Nutrient measurement becomes necessary, especially when you are in a deficit of a particular nutrient and want to make sure you get the right amounts according to the Recommended Dietary Allowance (RDA). For example, you want to make sure you get the RDA of calcium, i.e. 1000mg per day. This amount of calcium is necessary to sustain healthy bone and kidney function. But how do you calculate it?
Calculating Micronutrient Content
It is simple – you can refer to the total micronutrient amount in one serving of each food group. You may also use apps such as My Fitness Pal or Cronometer to find out how many micronutrients each type of food has. I personally prefer Cronometer as it has more detailed information on the food, but My Fitness Pal links easier to other health apps.
In this situation, for example, you might want to calculate how much calcium you would get from a glass of milk. It is a fact that a full glass of whole milk contains approximately 300 mg of calcium, which is 30% of the Daily Value.
Now, if you want to calculate the amount of calcium from a glass of oat milk which may differ per brand, so you need to see the serving size stated in the nutrition fact panel and check for the total amount of calcium in that serving size. In most cases, the amount of calcium in a dairy product will be stated in the form of a Daily Value percentage on the nutrition fact panel.

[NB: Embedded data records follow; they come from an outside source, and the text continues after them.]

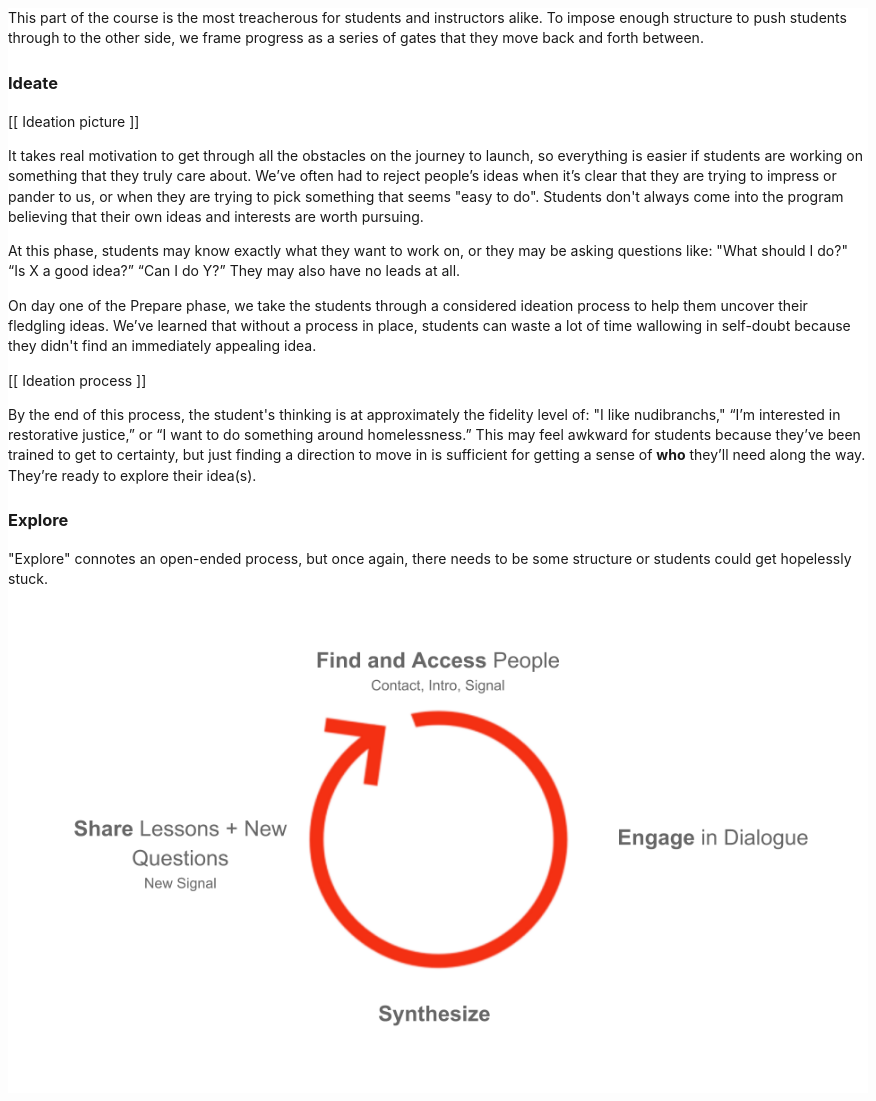 This part of the course is the most treacherous for students and instructors alike. To impose enough structure to push students through to the other side, we frame progress as a series of gates that they move back and forth between.

### Ideate

[[ Ideation picture ]]

It takes real motivation to get through all the obstacles on the journey to launch, so everything is easier if students are working on something that they truly care about. We’ve often had to reject people’s ideas when it’s clear that they are trying to impress or pander to us, or when they are trying to pick something that seems "easy to do". Students don't always come into the program believing that their own ideas and interests are worth pursuing.

At this phase, students may know exactly what they want to work on, or they may be asking questions like: "What should I do?" “Is X a good idea?” “Can I do Y?” They may also have no leads at all.

On day one of the Prepare phase, we take the students through a considered ideation process to help them uncover their fledgling ideas. We’ve learned that without a process in place, students can waste a lot of time wallowing in self-doubt because they didn't find an immediately appealing idea.

[[ Ideation process ]]

By the end of this process, the student's thinking is at approximately the fidelity level of: "I like nudibranchs," “I’m interested in restorative justice,” or “I want to do something around homelessness.” This may feel awkward for students because they’ve been trained to get to certainty, but just finding a direction to move in is sufficient for getting a sense of **who** they’ll need along the way. They’re ready to explore their idea(s).

### Explore

"Explore" connotes an open-ended process, but once again, there needs to be some structure or students could get hopelessly stuck.

![image alt text](./images/image_10.png)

Here, in this case, you might get a Daily Value of 30% in front of the calcium amount in the packaged container. This will be equal to 240 mg of calcium in the glass, which is 1/4th of your daily calcium needs.
Nutrition Fact Labels
This is just one example that helps to show you how micronutrient quantities are calculated in the simplest ways. The same concept applies to calculating other minerals and vitamins present in the product.
As you can see, checking nutrition fact panels and then comparing the Daily Values to the reference range by RDA’s of different micronutrients is the simplest way to measure micronutrients in one food item. If you refer to the average micronutrient amounts in set serving sizes, you will be able to get a rough idea about the micronutrient content as well.